しかし、すぐに我に返り、慌ててウィルソンを探し始めます。
そして、ウィルソンを見つけるチャック。
「あぁ、すまなかったウィルソン!許してくれ!」と泣きそうになりながら駆け寄っていきます。
既にウィルソンはチャックにとってかけがえのない友になっていたのです。
そしてイカダが完成し出発の日、「チャック・ノーランドはここに1500日間いた。メンフィスのケリーへ、愛してる」と岩に書き、ウィルソンと共に海へと漕ぎ出すのでした。

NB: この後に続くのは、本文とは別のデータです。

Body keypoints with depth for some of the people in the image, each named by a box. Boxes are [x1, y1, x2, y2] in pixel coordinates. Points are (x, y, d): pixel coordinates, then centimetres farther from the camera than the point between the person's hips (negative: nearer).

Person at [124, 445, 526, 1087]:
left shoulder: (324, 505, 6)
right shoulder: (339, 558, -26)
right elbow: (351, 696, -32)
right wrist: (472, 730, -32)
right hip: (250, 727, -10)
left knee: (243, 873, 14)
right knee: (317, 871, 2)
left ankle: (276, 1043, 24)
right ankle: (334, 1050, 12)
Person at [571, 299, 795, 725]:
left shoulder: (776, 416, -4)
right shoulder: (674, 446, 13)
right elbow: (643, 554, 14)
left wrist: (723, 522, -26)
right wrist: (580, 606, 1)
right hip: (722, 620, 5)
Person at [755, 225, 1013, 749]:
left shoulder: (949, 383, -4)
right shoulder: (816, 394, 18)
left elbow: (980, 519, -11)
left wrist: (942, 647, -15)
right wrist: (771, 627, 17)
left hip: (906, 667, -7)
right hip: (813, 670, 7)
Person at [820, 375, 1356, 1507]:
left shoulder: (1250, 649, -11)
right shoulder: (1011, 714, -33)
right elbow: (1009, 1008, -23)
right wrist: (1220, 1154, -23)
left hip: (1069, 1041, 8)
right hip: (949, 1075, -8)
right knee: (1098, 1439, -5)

以前、ひっくり返された大きな波も、帆をうまく使い乗り越えます。
「やったな!ウィルソン!」
だんだんと離れていく島を、感慨深く見つめるチャック。
何日か海を漂ったある晩、嵐がチャックたちを襲い、帆が飛ばされてしまいます。
必死にしがみつくチャックは、いつの間にか寝てしまっていたようです。
嵐が過ぎ、穏やかな波に揺られているうちに、結びつけていたウィルソンが外れて流されていってしまいます。
目を覚ましたチャックは、ウィルソンがいないことに気付き、辺りを見回します。
離れたところに漂うウィルソンを見つけたチャックは「今助ける!」と海に飛び込みますが、体力を消耗してしまっていることもあり、上手く泳げないチャック。

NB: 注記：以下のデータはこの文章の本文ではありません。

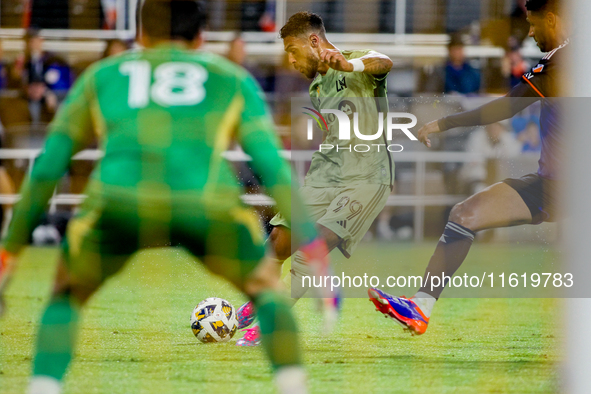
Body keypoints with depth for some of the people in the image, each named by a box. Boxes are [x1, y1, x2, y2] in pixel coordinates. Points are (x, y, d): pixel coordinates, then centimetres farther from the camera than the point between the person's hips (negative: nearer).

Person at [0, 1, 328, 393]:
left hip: (119, 204, 0)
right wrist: (310, 244, 17)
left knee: (68, 295, 28)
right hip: (207, 206, 0)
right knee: (266, 287, 28)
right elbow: (273, 167, 18)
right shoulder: (233, 80, 30)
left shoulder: (100, 77, 32)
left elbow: (46, 171, 30)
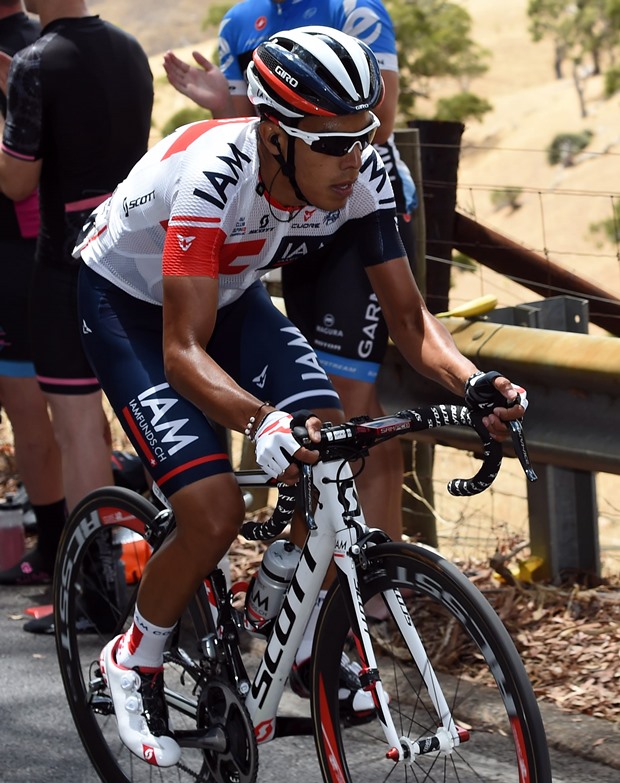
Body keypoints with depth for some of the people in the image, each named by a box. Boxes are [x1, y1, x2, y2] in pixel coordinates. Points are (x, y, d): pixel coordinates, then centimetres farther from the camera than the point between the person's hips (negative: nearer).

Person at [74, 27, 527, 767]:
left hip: (229, 294, 6)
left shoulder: (361, 175, -22)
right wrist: (262, 423, -58)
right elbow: (184, 351, -40)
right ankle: (134, 660, 6)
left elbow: (408, 318, -16)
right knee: (215, 509, -20)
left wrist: (473, 382, -36)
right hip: (128, 303, -5)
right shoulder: (216, 174, -38)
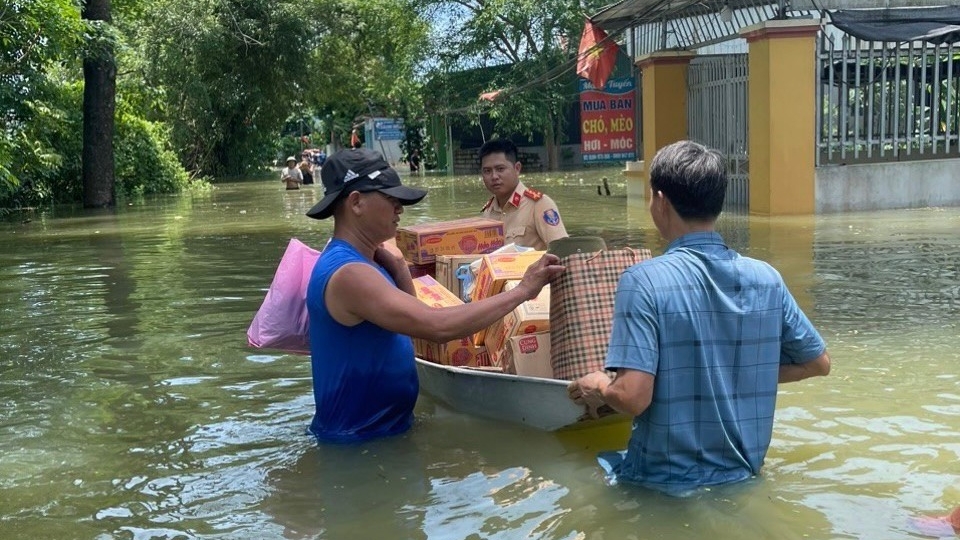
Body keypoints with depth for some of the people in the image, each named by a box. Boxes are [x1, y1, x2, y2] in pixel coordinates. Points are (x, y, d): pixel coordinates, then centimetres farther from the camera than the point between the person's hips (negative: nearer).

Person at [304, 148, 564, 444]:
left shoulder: (355, 261, 7)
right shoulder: (347, 273, -25)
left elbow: (413, 318, 10)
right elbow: (437, 326, -34)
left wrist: (397, 266, -5)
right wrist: (522, 290, -27)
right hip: (358, 441, -9)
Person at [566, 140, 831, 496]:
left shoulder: (644, 281, -19)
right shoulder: (766, 279, -4)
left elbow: (633, 396, -25)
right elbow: (818, 363, 7)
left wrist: (598, 388, -4)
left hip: (664, 484, -5)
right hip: (743, 478, 5)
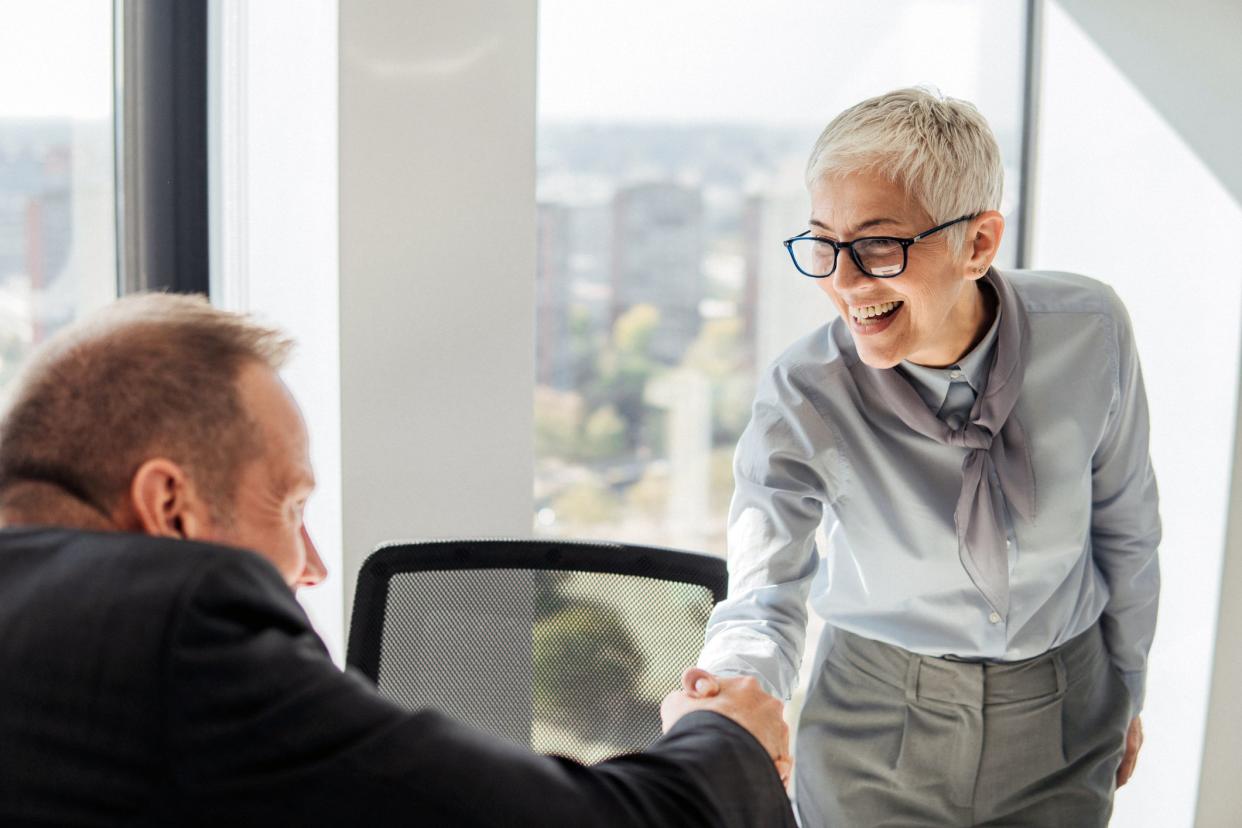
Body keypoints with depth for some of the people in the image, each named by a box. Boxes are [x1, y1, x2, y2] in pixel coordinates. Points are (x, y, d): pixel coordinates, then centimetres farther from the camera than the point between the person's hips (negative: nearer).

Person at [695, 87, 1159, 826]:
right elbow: (765, 600, -23)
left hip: (1063, 725, 2)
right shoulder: (802, 400, -22)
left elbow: (1124, 525, -2)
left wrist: (1126, 688, 11)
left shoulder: (1089, 331, -17)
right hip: (876, 731, -1)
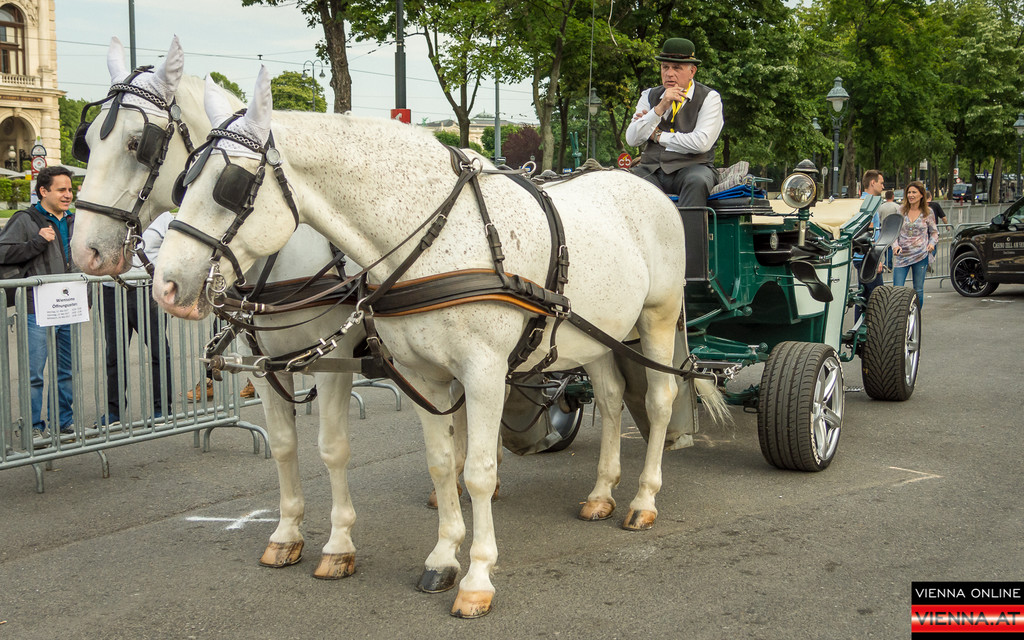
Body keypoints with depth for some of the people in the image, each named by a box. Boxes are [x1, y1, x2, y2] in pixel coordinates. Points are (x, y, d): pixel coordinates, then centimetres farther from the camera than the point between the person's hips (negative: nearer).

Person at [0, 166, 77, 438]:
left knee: (66, 371, 13)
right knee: (34, 374, -4)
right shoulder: (25, 221, -4)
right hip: (39, 311, -6)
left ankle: (63, 421, 23)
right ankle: (34, 428, 4)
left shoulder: (73, 221, 16)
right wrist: (38, 242, -19)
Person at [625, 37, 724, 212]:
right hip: (651, 169, 3)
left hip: (691, 167, -3)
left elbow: (702, 143, -11)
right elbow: (632, 139, 3)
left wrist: (658, 135, -1)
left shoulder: (709, 97, 4)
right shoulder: (650, 96, 16)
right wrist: (660, 107, -7)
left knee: (697, 181, -37)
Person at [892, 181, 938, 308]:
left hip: (920, 255, 0)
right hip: (901, 255, 0)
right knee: (897, 289, -7)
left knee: (918, 290, 7)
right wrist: (895, 245, -10)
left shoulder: (928, 213, 3)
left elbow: (934, 232, 13)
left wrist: (932, 243, -7)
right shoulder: (901, 211, 4)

ウィルソンはどんどん流されていってしまいますが、これ以上イカダから離れると戻れなくなり、溺れてしまいそうなチャック。
とうとうチャックはウィルソンを諦めてしまいます。
「ごめんよ!ウィルソン!許してくれ!」
その後もイカダで漂いながら、友を失った悲しみに泣き続けるチャック。
そしてチャックは、オールを海に流し、波にまかせて漂うことを決めます。
やがて、そうして漂っていたチャックの近くを、タンカーが通りかかり、ついにチャックは救出されるのでした。

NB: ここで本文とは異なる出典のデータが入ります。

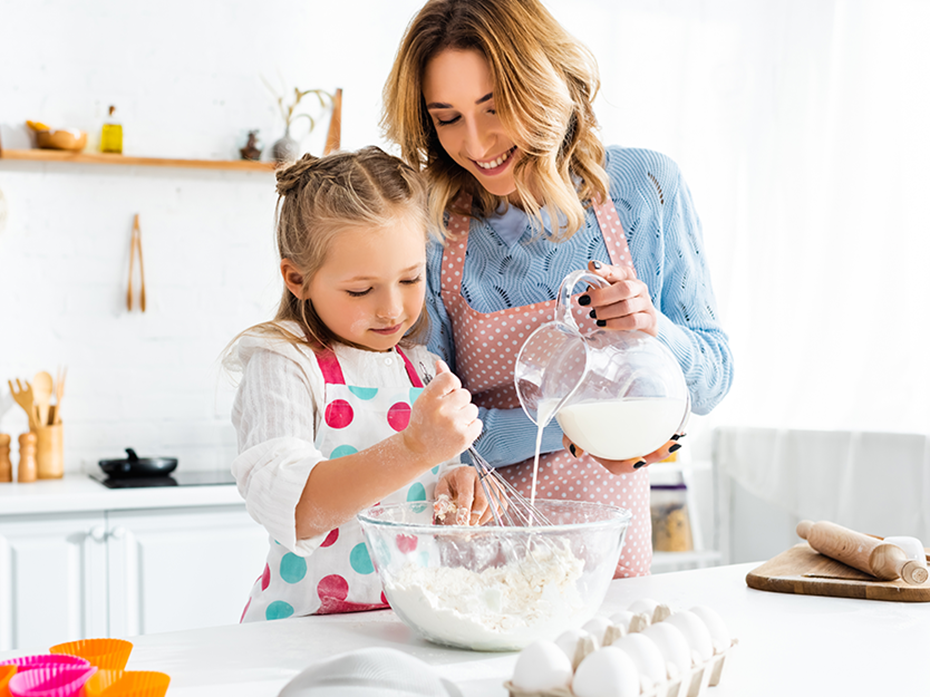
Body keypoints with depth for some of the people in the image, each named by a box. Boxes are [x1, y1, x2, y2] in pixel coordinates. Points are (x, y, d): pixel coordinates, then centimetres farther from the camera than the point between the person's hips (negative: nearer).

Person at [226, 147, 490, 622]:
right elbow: (287, 507, -24)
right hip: (305, 631, -5)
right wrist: (415, 449, -34)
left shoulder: (426, 372, 10)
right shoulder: (282, 365, -9)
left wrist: (451, 485, -2)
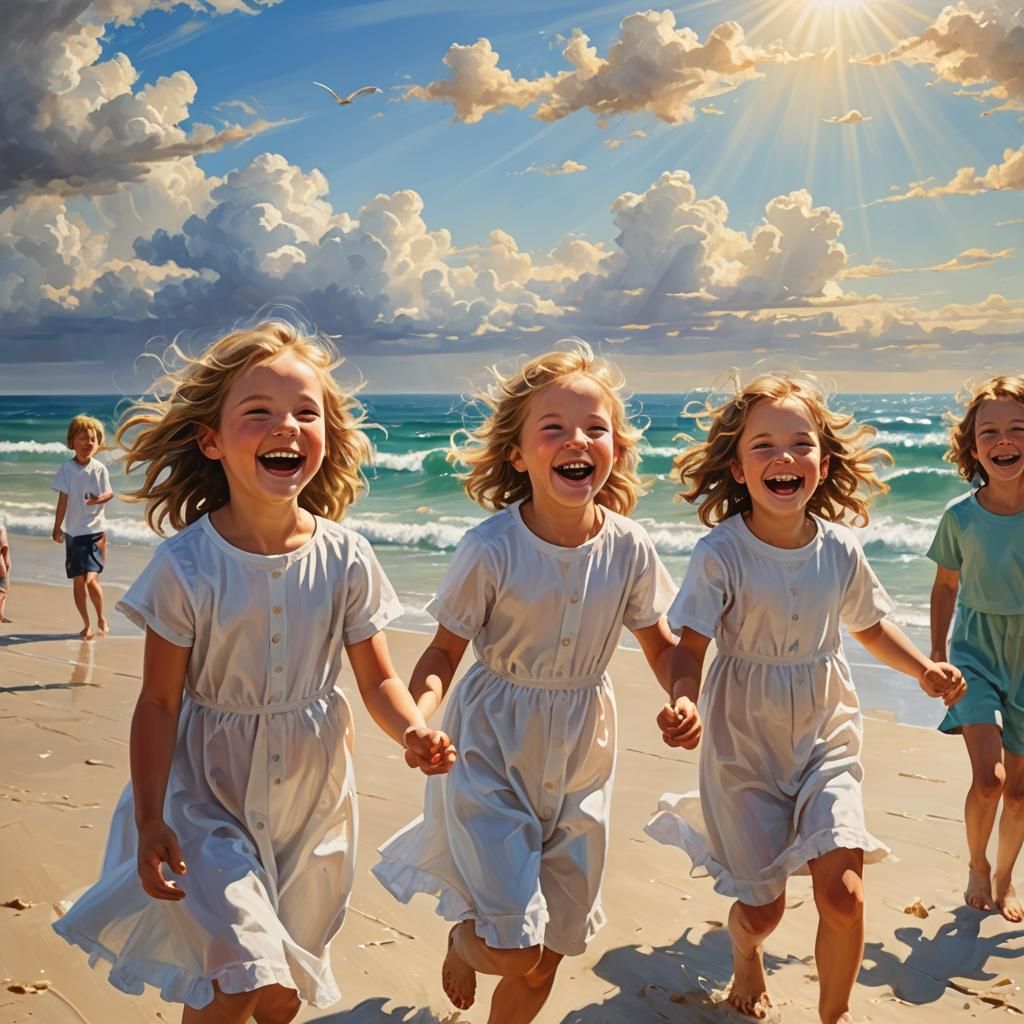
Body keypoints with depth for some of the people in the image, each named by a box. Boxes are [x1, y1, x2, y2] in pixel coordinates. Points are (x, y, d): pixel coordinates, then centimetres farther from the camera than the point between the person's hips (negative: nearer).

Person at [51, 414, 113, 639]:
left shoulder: (100, 469, -4)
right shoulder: (66, 469, -4)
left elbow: (109, 493, 2)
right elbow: (63, 500, -2)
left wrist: (99, 499, -20)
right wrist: (57, 527, -1)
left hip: (95, 530, -1)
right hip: (73, 531, 2)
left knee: (91, 579, -10)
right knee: (78, 581, 6)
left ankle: (101, 618, 13)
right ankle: (87, 624, 21)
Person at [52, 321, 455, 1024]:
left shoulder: (345, 558, -11)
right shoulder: (186, 565, -17)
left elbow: (379, 679, -4)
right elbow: (159, 702, -11)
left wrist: (414, 732, -23)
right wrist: (150, 820, -11)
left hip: (310, 798, 3)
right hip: (209, 792, -2)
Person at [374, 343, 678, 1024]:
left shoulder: (628, 547, -10)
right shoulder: (492, 548, -20)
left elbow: (660, 642, 4)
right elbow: (446, 650, -11)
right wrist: (421, 712, -31)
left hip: (581, 757, 4)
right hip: (493, 753, -4)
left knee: (550, 951, 15)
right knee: (518, 951, -6)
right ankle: (464, 942, 31)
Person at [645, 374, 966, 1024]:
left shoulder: (840, 550, -7)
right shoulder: (720, 554, -18)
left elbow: (869, 625, 10)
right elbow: (692, 646, -17)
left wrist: (924, 669, -5)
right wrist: (685, 703, -37)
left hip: (827, 735, 2)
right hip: (744, 741, -2)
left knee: (843, 892, -11)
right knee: (762, 908, 8)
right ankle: (746, 954, 48)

チャックが生きていたとの電話を受けたケリーは卒倒してしまいます。
そしてそこには、夫と子供の姿もありました・・・。
四週間後
チャックはメンフィス行きの飛行機に乗っています。
チャック帰還のセレモニーにケリーも来ると聞き、喜びながらも、どう会えばいいのか戸惑うチャック。
しかしセレモニーの待合室に来たのはケリーの夫と名乗る人物でした。
ケリーはひどく混乱して会える状態ではないため、しばらく待ってほしいとのこと。
チャックは窓越しにケリーを見送ります。
帰還のパーティーもお開きとなり、皆が帰った会場で、チャックは豪華な食事を眺めます。
大きなカニの足や、ボタン一つで火が出るライターを見つめるチャック。
部屋に戻ってもベッドでは落ち着かず、床に寝転がり、便利な暮らしに違和感を感じている様子。
そしてチャックはケリーに会いに行きます。
家に招き入れられたチャックは、そこでケリーが幸せな家庭を築いていることを実感します。
そしてずっと持っていた懐中時計をケリーに返すのでした。
ケリーは車で走り去るチャックを見送りますが、たまらなくなり、チャックを追いかけます。
そしてお互いにまだ愛していると伝え合う二人、しかしケリーには家族がいます。
結局そのまま二人は別れるのでした。
その後、一緒に無人島に流れ着いた荷物を、本来の受取人に自ら送り届ける旅をするチャック。
もちろんその中にはバレーボールもあります。
長く伸びる国道の傍らに立ち、チャックは一人微笑むのでした。
まとめ・感想
やはり長くなってしまいました。
無駄な部分はカットして、なるべく短くまとめようと思うのですが、良い作品に無駄な部分なんてないんですよね。
初めてこの作品を見たとき、ウィルソンが流されていくシーンで泣いてしまいました。
冷静に考えれば、ただのボールなんですが・・・。
そういった錯覚を起こさせるのも、映画の力の一つなんだなということをひしひしと感じさせてくれる作品だと思います。